#### Source passage ####

So, in a world moving at the pace of the Internet, which changes are useful to watch and anticipate if a city is to prosper? Put another way, how can the impact of disintermediation be minimized and reintermediation be seamlessly introduced?

First, to have meaningful dialogue, everyone involved must be retrained to think in terms of the new drivers. For example the cost of a leasing a building should no longer be measured in traditional dollars per square foot. A warehouse, for example, should be measured in cents per pallet position (including the costs of putting the pallet in position, storing it and pulling it for redeployment) not in dollars per square foot of floor area. Looked at this way a building with a cost of $5 per square foot can lose a tenant to a building costing $10 per square foot if the pallet positioning costs are less in the more costly building. You cannot make useful decisions as a developer, owner or a city using the old measuring tapes. It is like measuring in “cubits” when the world uses “meters” – the translation takes too long and the translation is actually more complicated than this analogy.

Thinking “Over the Horizon”:

Sticking with warehousing let’s look over the historical horizon of local and regional real estate markets to see the context in which the decision to rent a “warehouse” building is made today.

First, it is useful to think in terms of continents when considering an overview of goods and services. The best preparation for this is Google Earth. The breathtaking first view of Google Earth is as an observer from space “flying” down to a location, passing over continents and seas to hover over your desired destination.

#### Data ####

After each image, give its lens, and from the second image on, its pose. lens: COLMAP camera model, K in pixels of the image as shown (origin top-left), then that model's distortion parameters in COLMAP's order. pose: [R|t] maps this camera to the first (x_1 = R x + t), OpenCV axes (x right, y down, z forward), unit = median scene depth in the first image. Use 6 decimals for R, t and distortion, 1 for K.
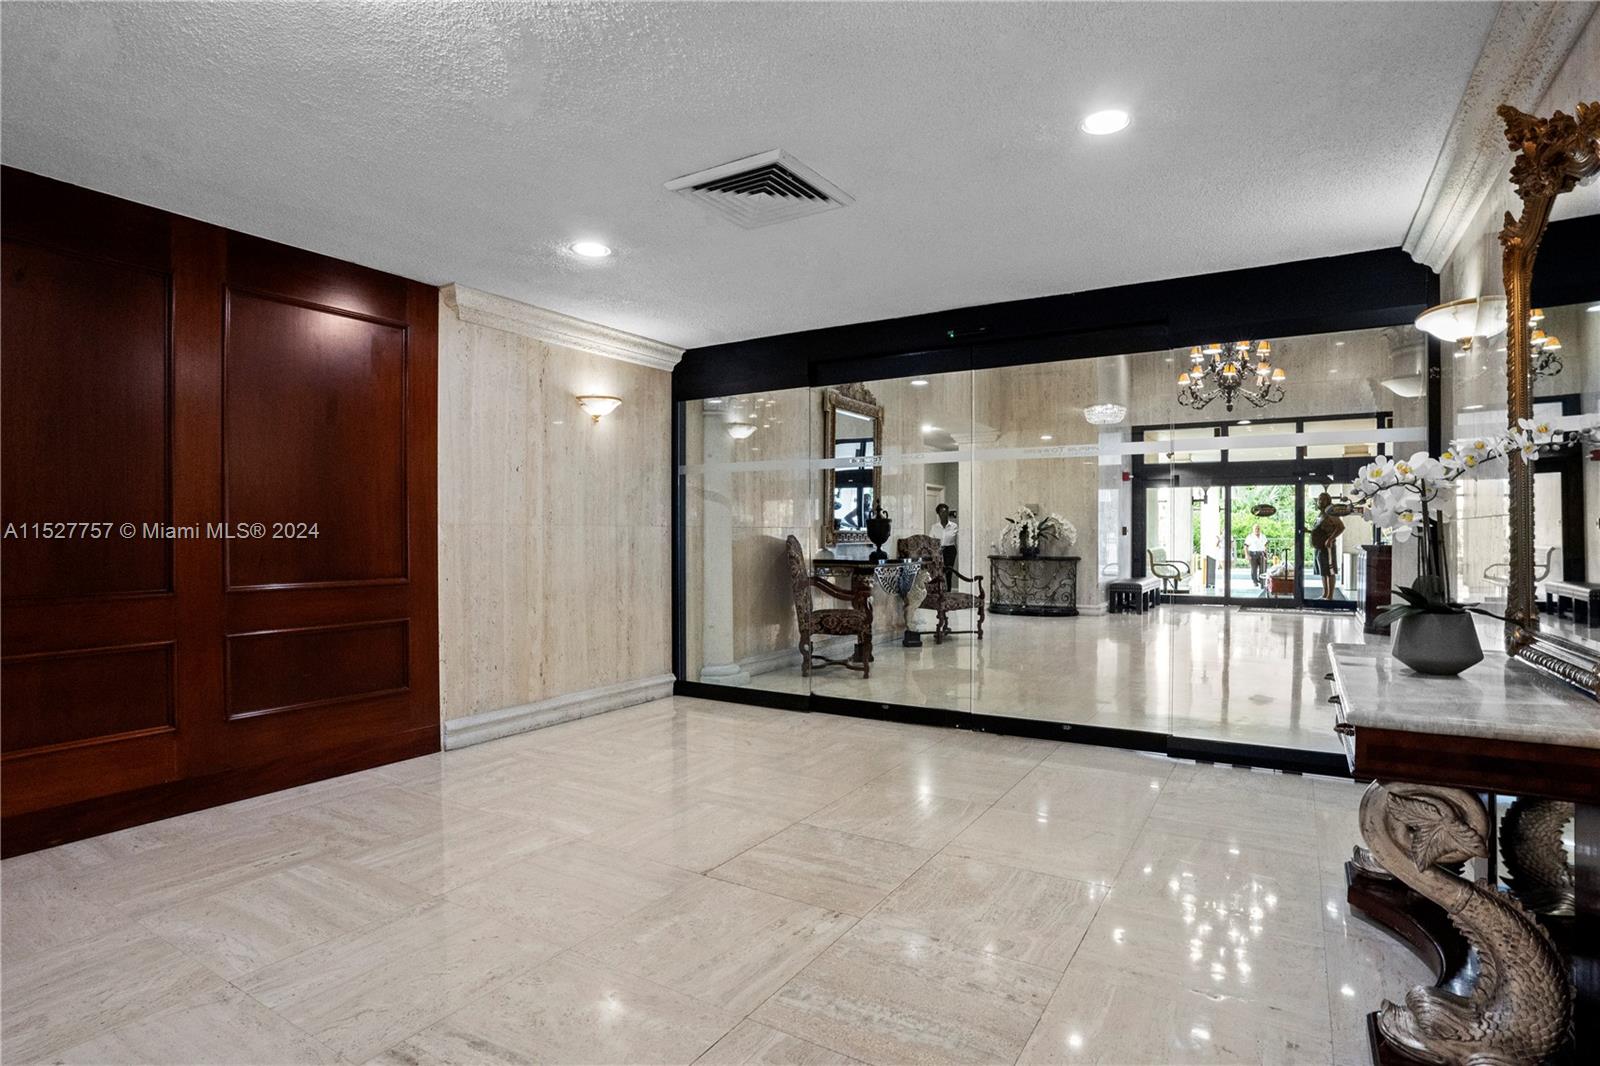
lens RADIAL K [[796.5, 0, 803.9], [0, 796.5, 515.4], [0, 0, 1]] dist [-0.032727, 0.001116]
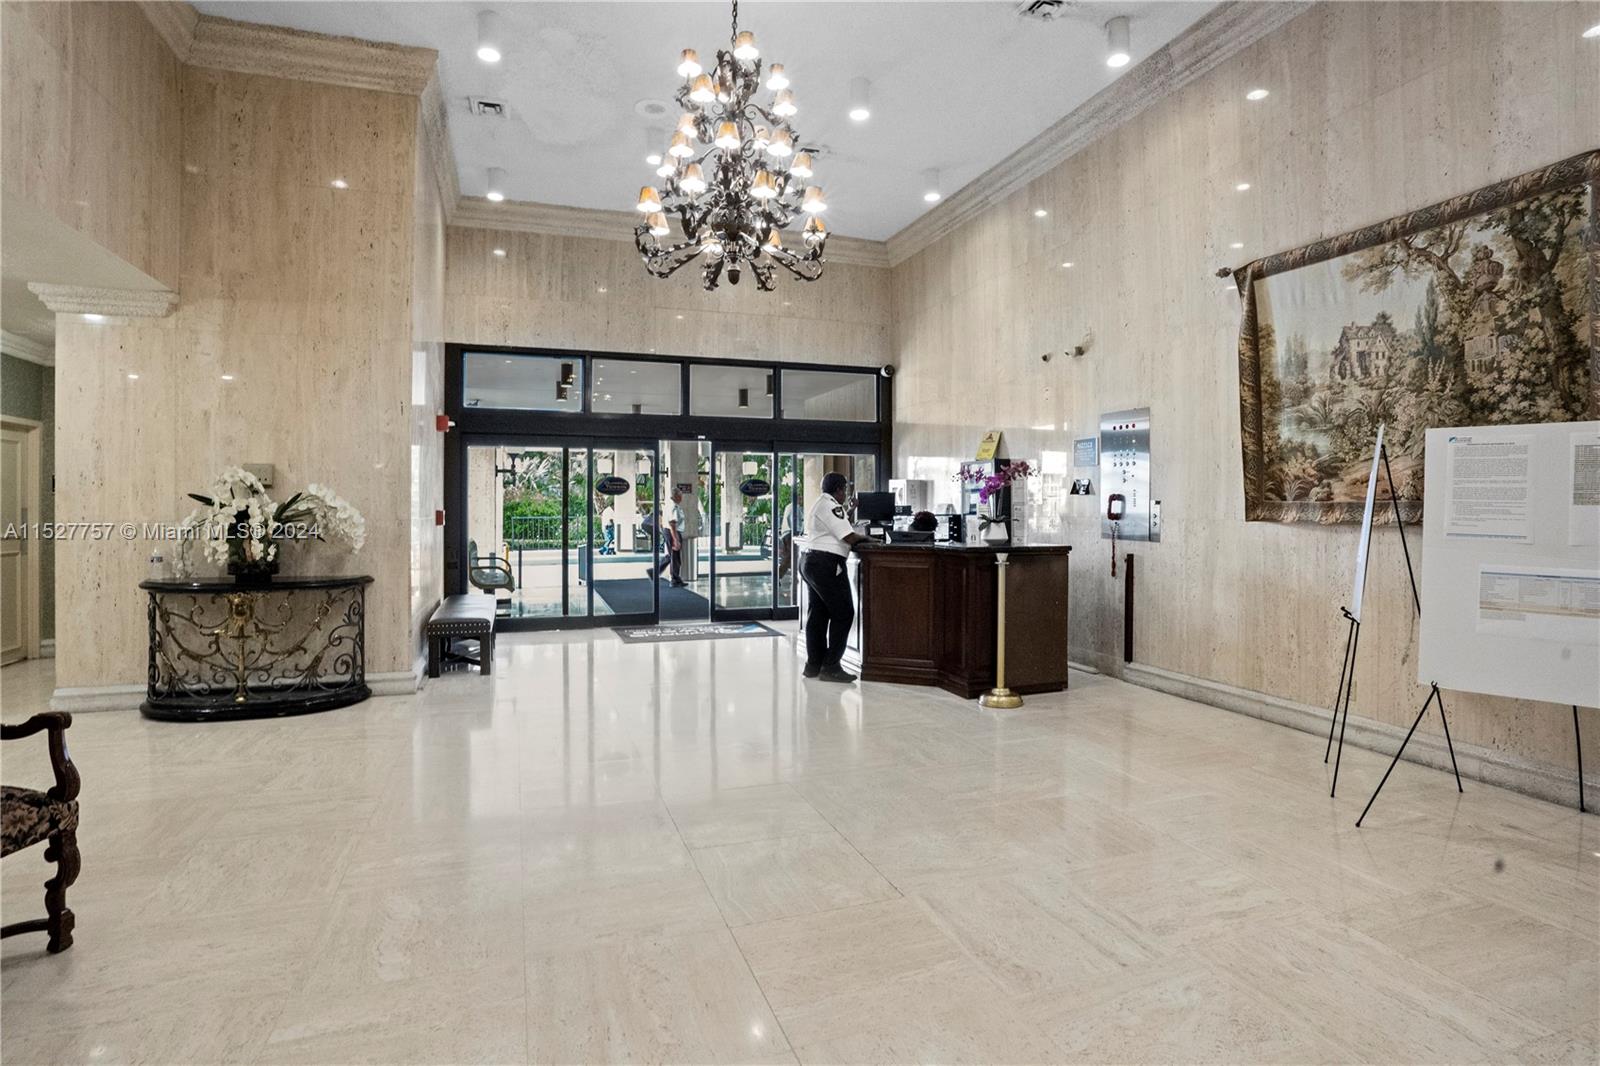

####

### Assignment
According to the passage on cities and real estate, what should a warehouse's cost be measured in rather than dollars per square foot of floor area?

### Result below
Cents per pallet position, including the costs of putting the pallet in position, storing it and pulling it for redeployment.